August 2007
The Coming Revolution in Scholarly Communications & Cyberinfrastructure
Timo Hannay, Nature Publishing

Open data and mashups

Another area with huge potential – but one that I have space to deal with only cursorily here – is that of open scientific data sets and forms of interoperability that allow these to be transferred not only between scientists but also between applications in order to create new visualizations and other useful transformations. There are numerous challenges, but there is also progress to report on each front. Too often scientists are unwilling to share data, whether for competitive or other reasons, though increasingly funders (and some publishers) are requiring them to do so. Even when the data are available, they usually lack the consistent formats and unambiguous metadata that would enable them to be efficiently imported into a new application and correctly interpreted by a researcher who was not present when they were collected. Yet data standards such as CML 66 and SBML 67 are emerging, as are metadata standards such as MIAME.68 As software applications also adopt these standards, we enter a virtuous circle in which there are increasing returns (at least at the global level) to openly sharing data using common standards.
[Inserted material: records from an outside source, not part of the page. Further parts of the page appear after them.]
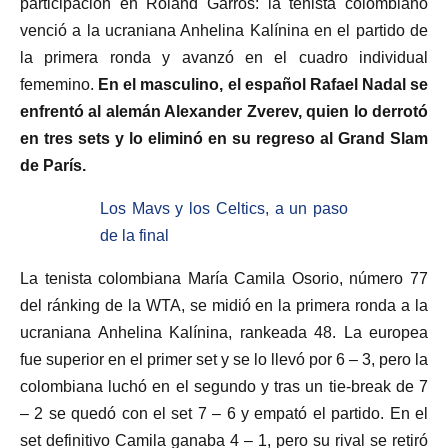
participación en Roland Garros: la tenista colombiano
venció a la ucraniana Anhelina Kalínina en el partido de
la primera ronda y avanzó en el cuadro individual
fememino.
En el masculino, el español Rafael Nadal se
enfrentó al alemán Alexander Zverev, quien lo derrotó
en tres sets y lo eliminó en su regreso al Grand Slam
de París.
Los Mavs y los Celtics, a un paso
de la final
La tenista colombiana María Camila Osorio, número 77
del ránking de la WTA, se midió en la primera ronda a la
ucraniana Anhelina Kalínina, rankeada 48. La europea
fue superior en el primer set y se lo llevó por 6 – 3, pero la
colombiana luchó en el segundo y tras un tie-break de 7
– 2 se quedó con el set 7 – 6 y empató el partido. En el
set definitivo Camila ganaba 4 – 1, pero su rival se retiró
For a glimpse of the benefits this can bring, witness the work of my colleague, Declan Butler, a journalist at Nature. While covering the subject of avian flu, it came to his attention that information about global outbreaks was fragmented, incompatible, and often confidential. So he took it upon himself to gather what data he could, merge it together and provide it in the form of a KML file, the data format used by Google Earth.69 Shortly afterwards he overlaid poultry density data.70 This not only meant the information was now available in one place, it also made it much more readily comprehensible to experts and non-experts alike. Imagine the benefits if this approach, largely the work of one man, was replicated across all of science.

Wither the scientific web?

Over the last 10 years or so, much of the discussion about the impact of the web on science – particularly among publishers – has been about the way in which it will change scientific journals. Sure enough, these have migrated online with huge commensurate improvements in accessibility and utility. For all but a very small number of widely read titles, the day of the print journal seems to be almost over. Yet to see this development as the major impact of the web on science would be extremely narrow-minded – equivalent to viewing the web primarily as an efficient PDF distribution network. Though it will take longer to have its full effect, the web's major impact will be on the way that science itself is practiced.

The barriers to full-scale adoption are not only (or even mainly) technical, but rather social and psychological. This makes the timings almost impossible to predict, but the long-term trends are already unmistakable: greater specialization in research, more immediate and open information-sharing, a reduction in the size of the 'minimum publishable unit,' productivity measures that look beyond journal publication records, a blurring of the boundaries between journals and databases, reinventions of the roles of publishers and editors, greater use of audio and video, more virtual meetings. And most important of all, arising from this gradual but inevitable embracement of technology, an increase in rate at which new discoveries are made and exploited for our benefit and that of the world we inhabit.